__ASSIGNED TASK A__: In the records, take the stretch from the line containing "Image width covers 54.0°." through the line containing "Keep the list order." and substitute "gray partition" for "gray divider". Return only those lines, otherwise unchanged.

__TEXT BLOCK__:
= Beginning of Section =
ANLY540 - Analysis of Human Language

Objective

The research study intends to analyze the textual differences among 30 chapters from the book, ‘Thirty Strange Stories’ written by H.G Wells. Each of the 30 chapters from this book represents an individual story. Analysis will include assessing the text for verbiage and colexemes, sentiment analysis and topic modeling/clustering. Given that the 30 different stories are written by the same author, study intends to understand the relationship between word usage and storyline.

Introduction

The author of Thirty Strange Stories is H.G. Wells, who is well known for writing books such as the War of the worlds, The Invisible Man and The Time Machine. The text for the book has been sourced from the Gutenberg corpus.

Below is a list of the 30 stories covered in this book:

The Strange Orchid
Æpyornis Island
The Plattner Story
The Argonauts Of The Air
The Story Of The Late Mr. Elvesham
The Stolen Bacillus
The Red Room
A Moth (Genus Unknown)
In The Abyss
Under The Knife
The Reconciliation
A Slip Under The Microscope
In The Avu Observatory
The Triumphs Of A Taxidermist
A Deal In Ostriches
The Rajah’s Treasure
The Story Of Davidson’s Eyes
The Cone
The Purple Pileus
A Catastrophe
Le Mari Terrible
The Apple
The Sad Story Of A Dramatic Critic
The Jilting Of Jane
The Lost Inheritance
Pollock And The Porroh Man
The Sea Raiders
In The Modern Vein
The Lord Of The Dynamos
The Treasure In The Forest

Relevant literture pertaining the study of natural language processing through textual analysis of various authors’ works will be reviewed.

Hypothesis / Problem Statement

Hypothesis

“In fictional writing, the plot of the story determines the author’s vocabulary usage”

Importance

Authors face the challenge of keeping the audience captivated in different genres of writing such as adventure, fiction and romance. The study will attempt to understand whether the author can overcome the challange through versatality of word usage or by adding variety to the plot itself.

Statistical Analysis Plan

The research study intends to touch upon the following analysis

Sentiment Analysis
Basic exploratory data analysis: Dispersion and Location
Topics Models
Word Frequency
Co Lexemes analysis
Attraction and Reliance
PMI and Odds Ratio

Method

Data

Source

This study uses text data from the book “Thirty Strange Stories” by H.G. Wells. The book is a part of the Gutenberg corpus and the text from the book was sourced for analysis using the ‘gutenbergr’ package in R.

Data Preparation

For data preparation, the first few, the last few rows, and empty rows from the dataset were removed to focus on just the main text from each of the chapters. Additional variables for chapter number and line number was then created to prepare the main data. For secondary analysis, the words were unnested and another dataset was created.

library(gutenbergr)
library(stringr)
= End of Section =
__MATERIAL PROVIDED__:
= Beginning of Section =
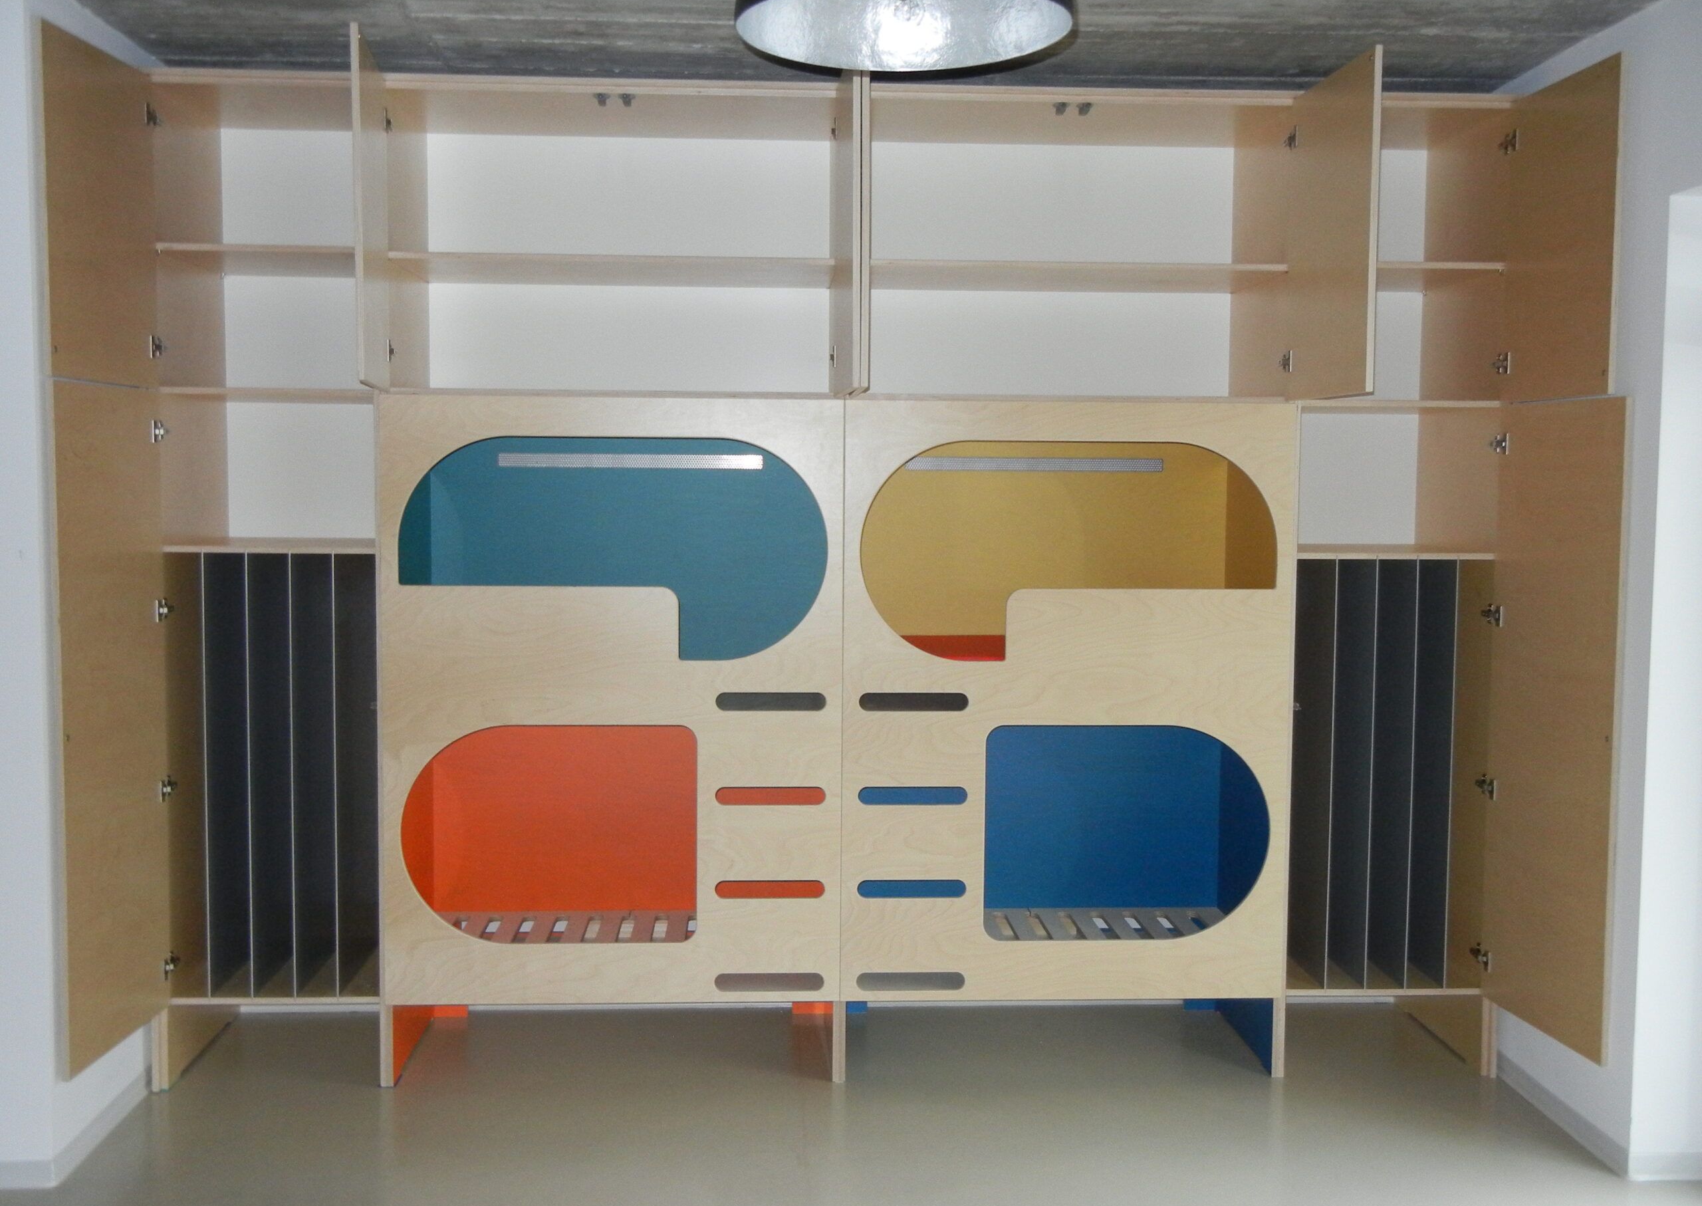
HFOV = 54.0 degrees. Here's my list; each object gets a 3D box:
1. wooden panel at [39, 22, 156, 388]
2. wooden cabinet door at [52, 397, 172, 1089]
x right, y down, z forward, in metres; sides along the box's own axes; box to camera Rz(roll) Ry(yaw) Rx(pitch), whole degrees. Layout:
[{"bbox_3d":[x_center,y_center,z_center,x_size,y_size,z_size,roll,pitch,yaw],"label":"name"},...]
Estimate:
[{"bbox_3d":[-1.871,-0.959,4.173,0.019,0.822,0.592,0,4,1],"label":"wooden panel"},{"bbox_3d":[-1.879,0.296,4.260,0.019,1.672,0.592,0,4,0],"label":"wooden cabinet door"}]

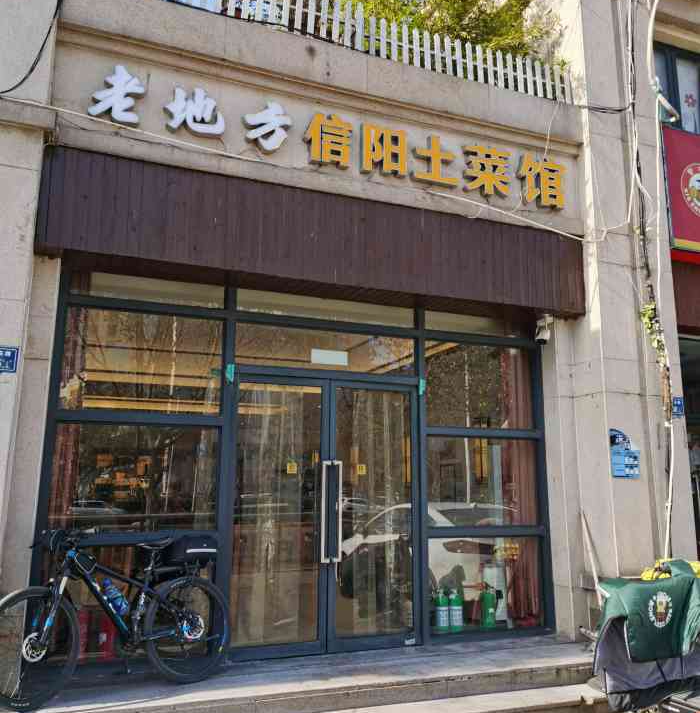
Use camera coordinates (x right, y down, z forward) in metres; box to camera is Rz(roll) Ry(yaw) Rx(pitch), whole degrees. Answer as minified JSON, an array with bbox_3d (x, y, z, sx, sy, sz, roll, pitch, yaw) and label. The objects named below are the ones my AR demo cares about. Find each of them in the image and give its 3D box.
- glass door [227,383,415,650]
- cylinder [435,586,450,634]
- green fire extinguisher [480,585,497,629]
= End of Section =
= Beginning of Section =
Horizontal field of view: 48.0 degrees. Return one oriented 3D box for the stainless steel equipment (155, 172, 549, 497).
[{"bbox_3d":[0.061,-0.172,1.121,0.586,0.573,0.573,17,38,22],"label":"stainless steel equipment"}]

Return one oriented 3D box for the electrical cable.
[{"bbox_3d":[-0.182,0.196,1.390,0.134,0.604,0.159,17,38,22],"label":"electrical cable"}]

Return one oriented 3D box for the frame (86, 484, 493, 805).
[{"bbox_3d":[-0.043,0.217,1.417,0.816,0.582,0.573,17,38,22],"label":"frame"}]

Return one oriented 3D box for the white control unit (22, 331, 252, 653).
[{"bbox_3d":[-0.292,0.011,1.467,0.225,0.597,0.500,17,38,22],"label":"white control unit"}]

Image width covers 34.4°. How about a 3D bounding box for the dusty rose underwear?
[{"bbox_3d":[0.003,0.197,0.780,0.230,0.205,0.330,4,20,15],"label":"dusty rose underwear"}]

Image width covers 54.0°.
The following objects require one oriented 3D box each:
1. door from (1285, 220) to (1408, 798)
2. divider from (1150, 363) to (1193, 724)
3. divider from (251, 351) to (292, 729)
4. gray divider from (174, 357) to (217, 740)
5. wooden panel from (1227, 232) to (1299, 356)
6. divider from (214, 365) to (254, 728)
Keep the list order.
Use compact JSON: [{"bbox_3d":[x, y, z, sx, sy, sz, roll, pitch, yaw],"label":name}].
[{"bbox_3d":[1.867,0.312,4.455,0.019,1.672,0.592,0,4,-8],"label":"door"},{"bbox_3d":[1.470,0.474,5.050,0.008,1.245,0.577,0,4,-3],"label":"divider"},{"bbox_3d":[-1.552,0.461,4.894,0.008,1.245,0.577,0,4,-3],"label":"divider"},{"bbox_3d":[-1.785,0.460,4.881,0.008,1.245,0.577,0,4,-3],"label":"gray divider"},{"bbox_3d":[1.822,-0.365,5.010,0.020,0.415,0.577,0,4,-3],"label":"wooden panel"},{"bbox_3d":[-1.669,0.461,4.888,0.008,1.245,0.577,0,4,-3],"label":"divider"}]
= End of Section =
= Beginning of Section =
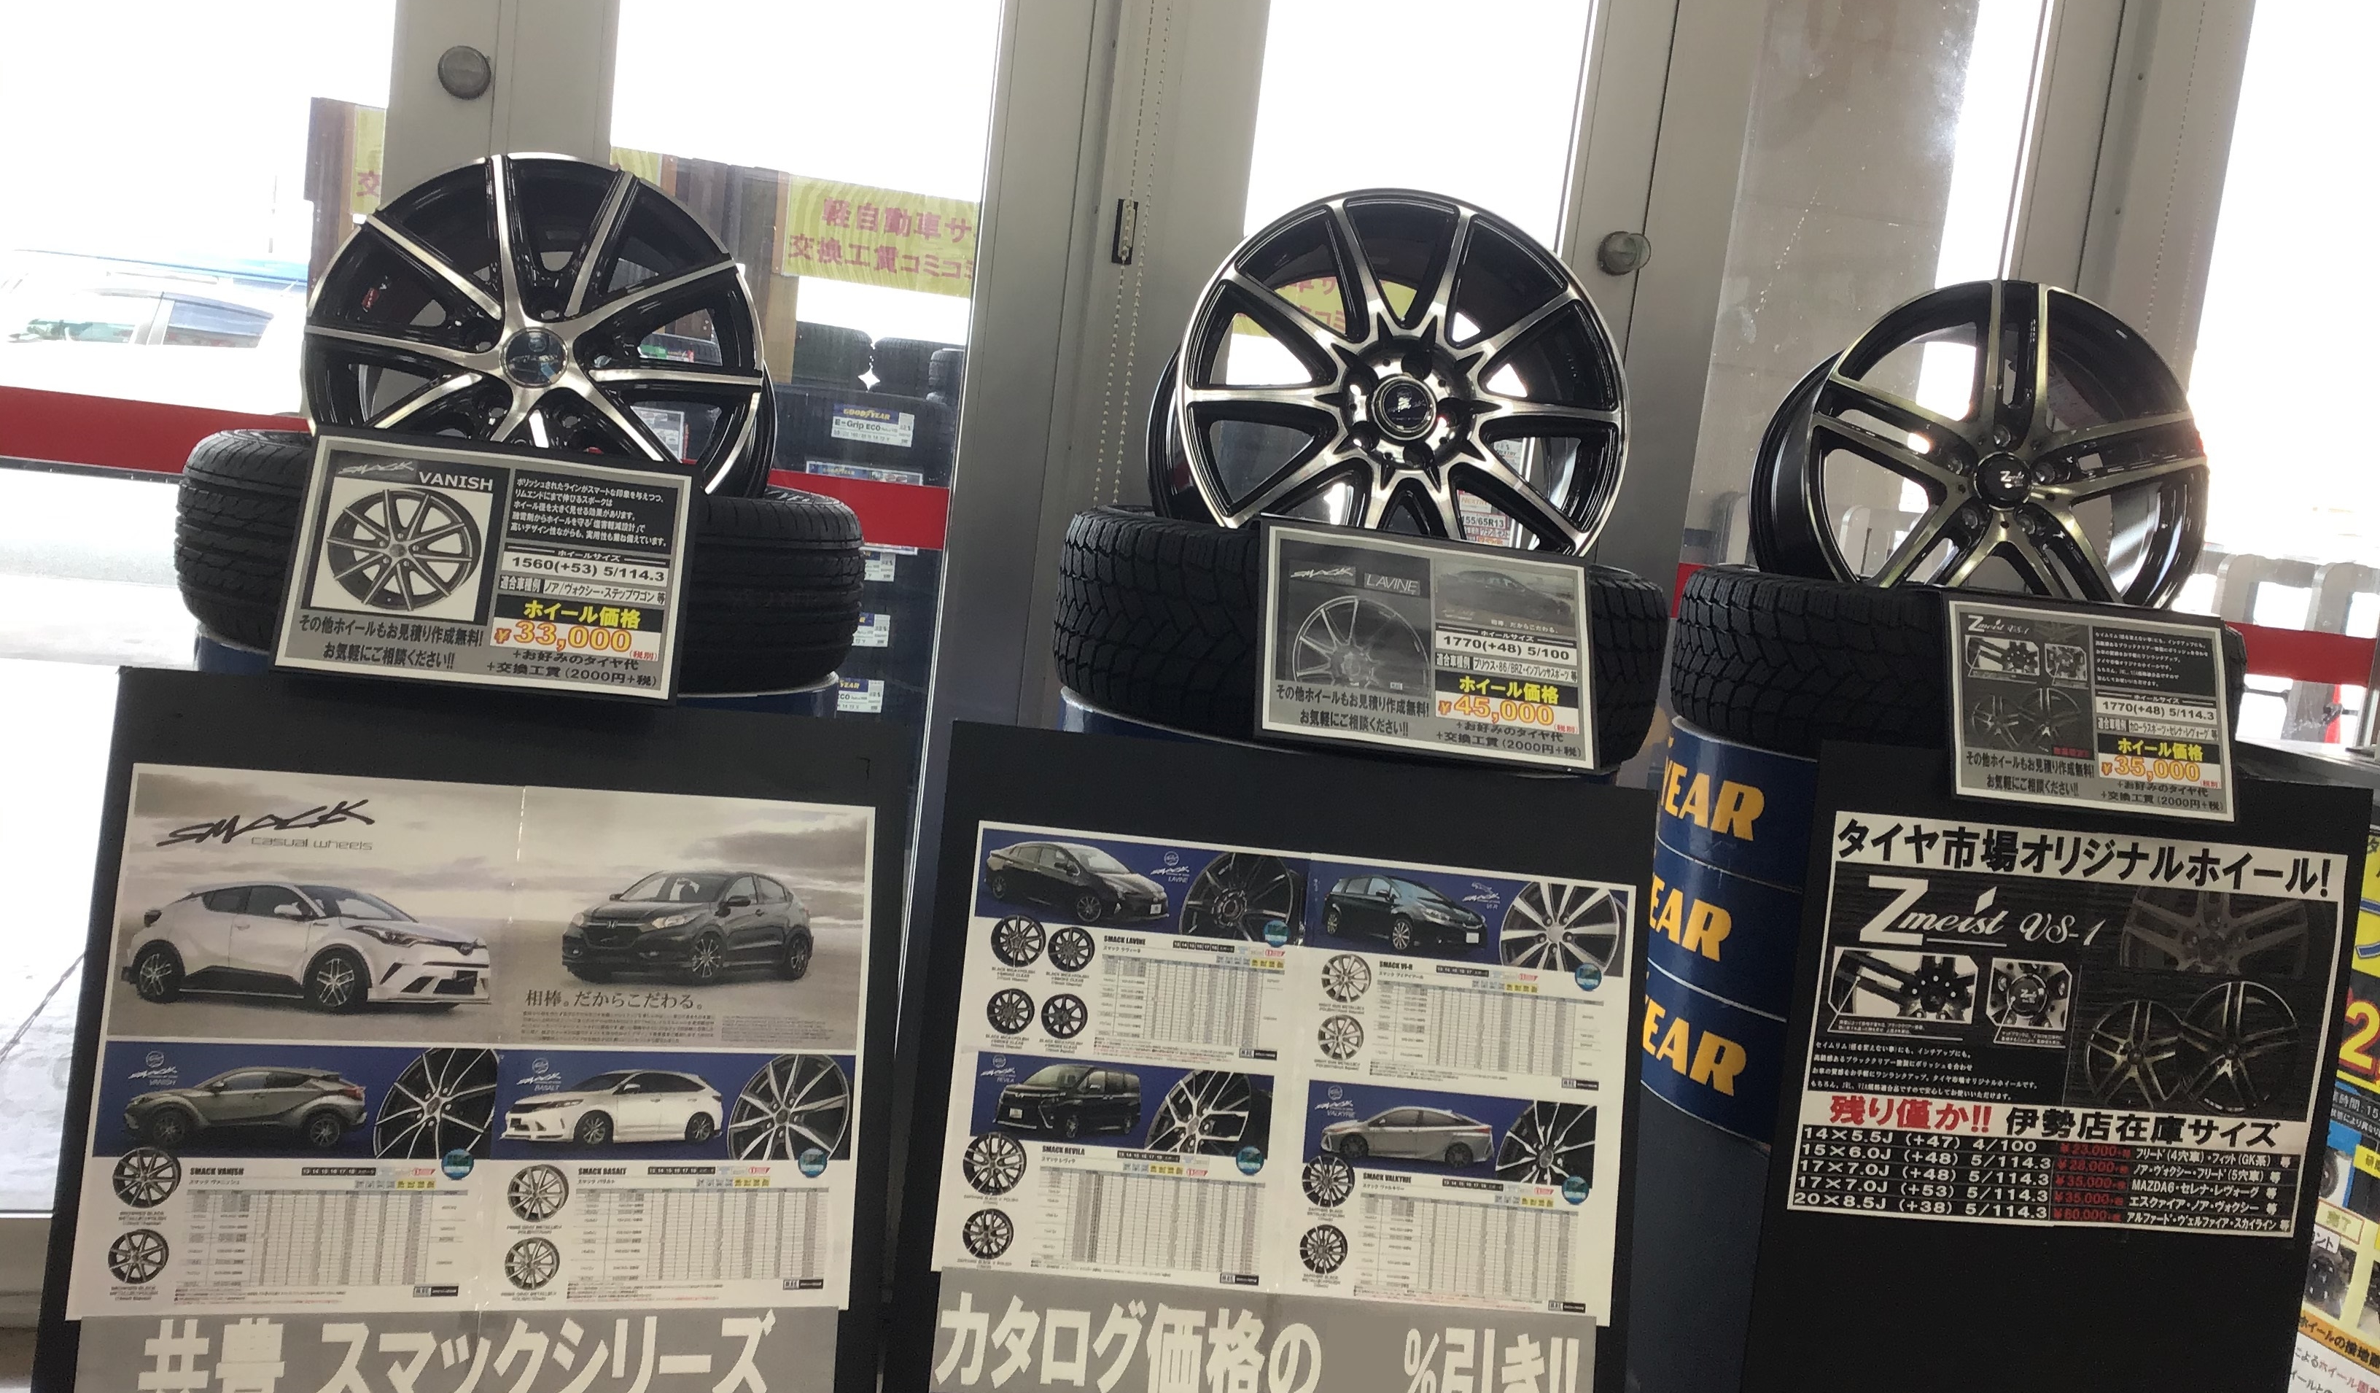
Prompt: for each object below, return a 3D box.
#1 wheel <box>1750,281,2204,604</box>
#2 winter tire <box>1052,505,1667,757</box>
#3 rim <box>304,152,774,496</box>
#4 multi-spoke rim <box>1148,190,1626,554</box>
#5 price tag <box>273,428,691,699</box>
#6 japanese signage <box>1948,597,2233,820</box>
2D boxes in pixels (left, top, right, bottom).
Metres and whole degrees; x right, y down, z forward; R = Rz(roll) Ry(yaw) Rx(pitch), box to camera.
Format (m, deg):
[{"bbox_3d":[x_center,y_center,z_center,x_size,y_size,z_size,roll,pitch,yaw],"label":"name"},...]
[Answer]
= End of Section =
__ASSIGNED TASK B__: In the study of the H.G. Wells stories, which R package was used to source the book's text?

__YOUR SOLUTION A__:
Image width covers 54.0°.
The following objects require one oriented 3D box each:
1. door from (1285, 220) to (1408, 798)
2. divider from (1150, 363) to (1193, 724)
3. divider from (251, 351) to (292, 729)
4. gray partition from (174, 357) to (217, 740)
5. wooden panel from (1227, 232) to (1299, 356)
6. divider from (214, 365) to (254, 728)
Keep the list order.

__YOUR SOLUTION B__: The 'gutenbergr' package.